KETENTUAN TUGAS
[A] Salin dengan persis bagian teks tentang utang Indonesia mulai dari "Adapun pembayaran tersebut, terdiri" sampai dengan "sebesar Rp392,86 triliun.".
[B] Menurut teks tentang utang Indonesia, berapa total utang Indonesia pada November 2013?
[C] Lanjutkan teks tentang utang Indonesia, dimulai setelah kalimat terakhir yang tercantum.

BLOK TEKS
**********

Direktorat Jenderal Pengelolaan Utang (DJPU) Kementerian Keuangan (Kemenkeu) mencatat total utang Indonesia pada November 2013 naik ke Rp2.354,54 triliun dari posisi Oktober sebesar Rp2.276,98 triliun. Jika dilihat secara year to date (ytd) dari 2012, maka utang tersebut mengalami kenaikan Rp367,83 triliun dari posisi pada 2012 sebesar Rp1.977,71 triliun.
Dikutip dari data DJPU, dalam 11 bulan ini, pemerintah telah mengeluarkan dana sekira Rp103,207 triliun untuk membayar bunga utang ini. Angka ini, merupakan realisasi sebesar 91,14 persen dari target sebesar Rp113,244 triliun.
Sementara untuk pembayaran pokok utang, tercatat sebesar Rp138,421 triliun atau 74,23 persen dari target sebesar Rp186,464 triliun. Adapun total dari pembayaran bunga dan utang sebesar Rp241,627 triliun.
Adapun pembayaran tersebut, terdiri dari cicilan pokok utang luar negeri Rp47,982 triliun, cicilan pokok utang dalam negeri Rp71 miliar, dan cicilan pokok surat utang negara (obligasi) Rp90,438 triliun.
Utang tersebut didominasi penerbitan obligasi alias surat berharga negara (SBN) yang mengalami kenaikan dari Rp1.590,23 triliun pada akhir Oktober, menjadi Rp1.663,61 triliun pada akhir Oktober ini. Obligasi tersebut terdiri dari denominasi Rupiah sebesar Rp1.270,75 triliun dan denominasi valuta asing (valas) sebesar Rp392,86 triliun.
Kreditur Utang Terbesar Indonesia
Utang luar negeri yang semakin membengkak, tidak luput dari negara-negara pemberi utang (kreditur). Tercatat pinjaman negara naik ke Rp690,92 triliun. Pinjaman luar negeri tercatat mengalami kenaikan dari Rp656,48 triliun pada akhir Oktober menjadi Rp688,98 triliun pada akhir November.
Pinjaman luar negeri tersebut berasal dari pinjaman bilateral sebesar Rp384,09 triliun, pinjaman multilateral sebesar Rp269,56 triliun, pinjaman komersial sebesar Rp34,99 triliun, dan suppliers sebesar Rp350 miliar. Sedangkan pinjaman dari dalam negeri naik ke Rp1,94 triliun.

**********

Data yang Terkumpul:
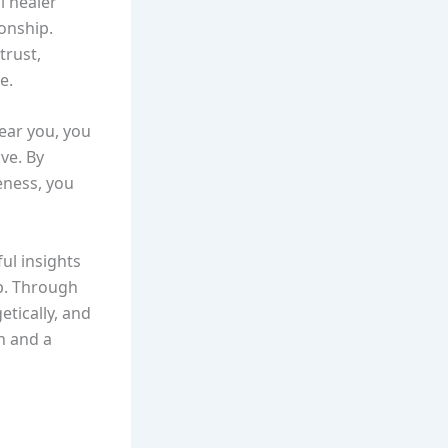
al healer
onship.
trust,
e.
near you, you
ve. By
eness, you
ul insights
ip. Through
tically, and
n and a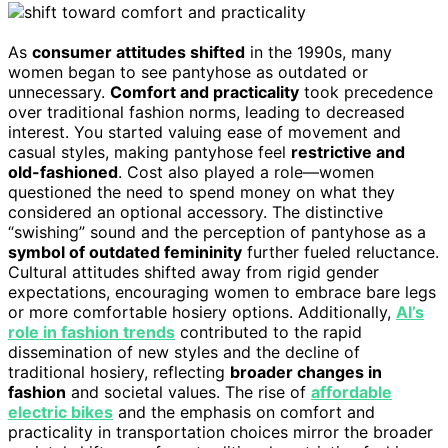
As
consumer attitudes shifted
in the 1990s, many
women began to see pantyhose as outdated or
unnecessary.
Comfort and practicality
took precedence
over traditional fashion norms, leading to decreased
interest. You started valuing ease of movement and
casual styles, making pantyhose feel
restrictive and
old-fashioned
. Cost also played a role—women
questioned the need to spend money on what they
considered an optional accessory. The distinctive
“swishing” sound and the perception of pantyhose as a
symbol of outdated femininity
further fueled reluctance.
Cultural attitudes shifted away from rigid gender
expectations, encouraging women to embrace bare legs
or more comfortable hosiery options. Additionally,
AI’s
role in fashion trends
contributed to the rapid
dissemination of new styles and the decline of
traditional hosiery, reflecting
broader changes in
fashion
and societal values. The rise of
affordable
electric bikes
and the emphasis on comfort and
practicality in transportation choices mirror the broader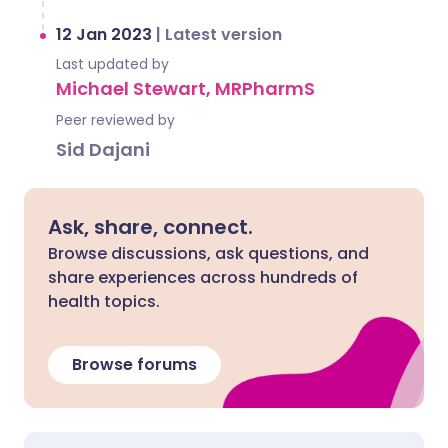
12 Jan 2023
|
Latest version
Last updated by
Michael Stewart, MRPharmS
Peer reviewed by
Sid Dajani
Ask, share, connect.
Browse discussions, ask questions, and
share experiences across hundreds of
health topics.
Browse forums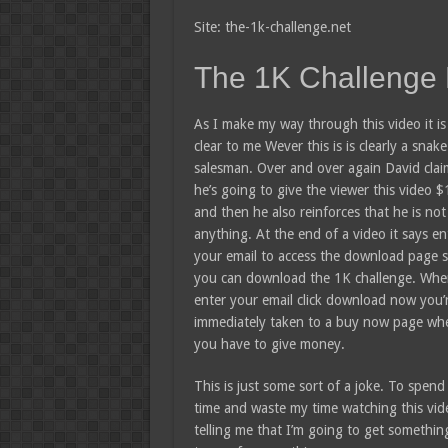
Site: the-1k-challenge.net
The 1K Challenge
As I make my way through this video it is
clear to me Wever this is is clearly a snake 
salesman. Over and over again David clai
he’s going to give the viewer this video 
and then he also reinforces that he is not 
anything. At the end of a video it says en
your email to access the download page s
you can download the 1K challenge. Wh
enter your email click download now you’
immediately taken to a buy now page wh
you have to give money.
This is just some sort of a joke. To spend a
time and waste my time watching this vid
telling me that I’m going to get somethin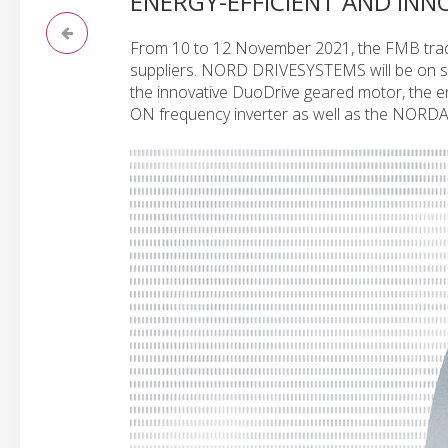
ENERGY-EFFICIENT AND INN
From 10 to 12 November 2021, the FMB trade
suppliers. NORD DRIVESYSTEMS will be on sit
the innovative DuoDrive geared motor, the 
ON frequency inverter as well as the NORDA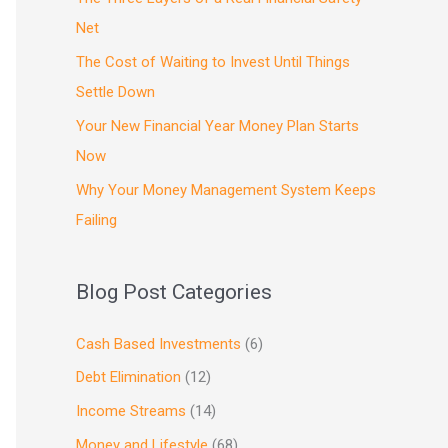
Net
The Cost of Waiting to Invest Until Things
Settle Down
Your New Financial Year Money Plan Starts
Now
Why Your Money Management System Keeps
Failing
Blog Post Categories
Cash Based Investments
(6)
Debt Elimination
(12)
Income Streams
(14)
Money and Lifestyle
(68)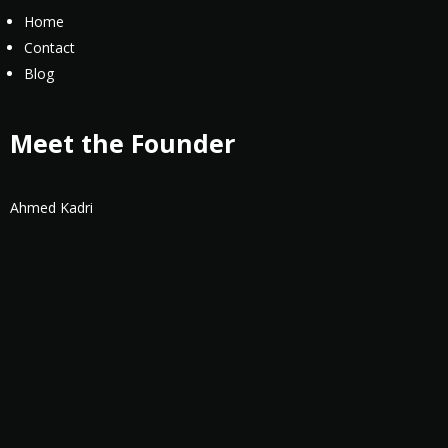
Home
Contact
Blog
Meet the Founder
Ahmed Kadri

**********

JAWABAN TERTULIS ANDA
[A]
Adapun pembayaran tersebut, terdiri dari cicilan pokok utang luar negeri Rp47,982 triliun, cicilan pokok utang dalam negeri Rp71 miliar, dan cicilan pokok surat utang negara (obligasi) Rp90,438 triliun.
Utang tersebut didominasi penerbitan obligasi alias surat berharga negara (SBN) yang mengalami kenaikan dari Rp1.590,23 triliun pada akhir Oktober, menjadi Rp1.663,61 triliun pada akhir Oktober ini. Obligasi tersebut terdiri dari denominasi Rupiah sebesar Rp1.270,75 triliun dan denominasi valuta asing (valas) sebesar Rp392,86 triliun.

[B] Rp2.354,54 triliun.

[C]
Berikut adalah negara-negara pemberi utang terbesar kepada Indonesia, Amerika Serikat, Jepang, Singapura, Australia, China, Inggris, Jerman, Swiss, Perancis dan negara lainnya. Kreditur ULN tersebut terdiri dari negara pemberi pinjaman sebesar USD189,953 miliar, organisasi Internasional sebesar USD26,210 miliar dan pemberi pinjaman lainnya sebesar USD46,255 miliar.
Berdasarkan negara pemberi pinjaman, posisi utang terbesar datang dari Singapura sebesar USD47,364 miliar. Meski utang Indonesia dari negara tersebut menurun USD255 juta dari posisi September, namun masih memegang rekor sebagai negara pemberi pinjaman terbesar pada Indonesia.
Negara kreditur terbesar diikuti Amerika Serikat sebesar USD38,438 miliar, lalu Jepang USD36,711 miliar, Belanda sebesar USD13,461 miliar dan negara lainnya 16 negara lainnya dengan kompoisisi dibawah USD6 miliar.
Utang Tersebut Turun-temurun
Penyebab krisis, di antaranya adalah utang luar negeri yang terus membengkak, terhitung bulan Februari 1998 pemerintah melaporkan tentang utang luar negeri tercatat diantaranya utang swasta nasional USD73,962 miliar dan utang pemerintah USD63,462 miliar, jadi utang seluruhnya mencapai 137,424 miliar dolar AS.
Sementara itu, pada akhir 2004, utang Indonesia tercatat sekira Rp1.299,50 triliun, namun periode pertama Susilo Bambang Yudhoyono (SBY) menjabat Presiden, utang naik Rp724,22 triliun, angka ini menorehkan jumlah utang terbesar sepanjang tahun.
Bukan rahasia lagi, bila sejak zaman Bung Karno dan Pak Harto, Indonesia memang sudah memiliki utang yang sangat banyak, namun pemerintahan SBY merupakan rezim yang jumlah utangnya paling besar. Utang itu baru mungkin bisa dilunasi 45-65 tahun mendatang dengan syarat Indonesia menghentikan utang dan harus berusaha mencari sumber pendanaan pembangunan lain selain utang.
Berikut adalah jumlah utang yang ditinggalkan pada masa-masa krisis hingga sekarang.
Utang di Era Soekarno (1945–1966)
Presiden Soekarno mulai menjabat sejak 17 Agustus 1945, pada masa kekuasaannya, Soekarno meninggalkan utang luar negeri sebesar USD6,3 miliar yang terdiri dari USD4 miliar warisan utang Hindia Belanda atau sejak 1968 disepakati rentang 35 tahun dan jatuh tempo 2003. Selain itu, utang pemerintah USD2,3 miliar dengan rentang 30 tahun sejak 1970 dan jatuh tempo 1999.
Era Soeharto (1966–1998)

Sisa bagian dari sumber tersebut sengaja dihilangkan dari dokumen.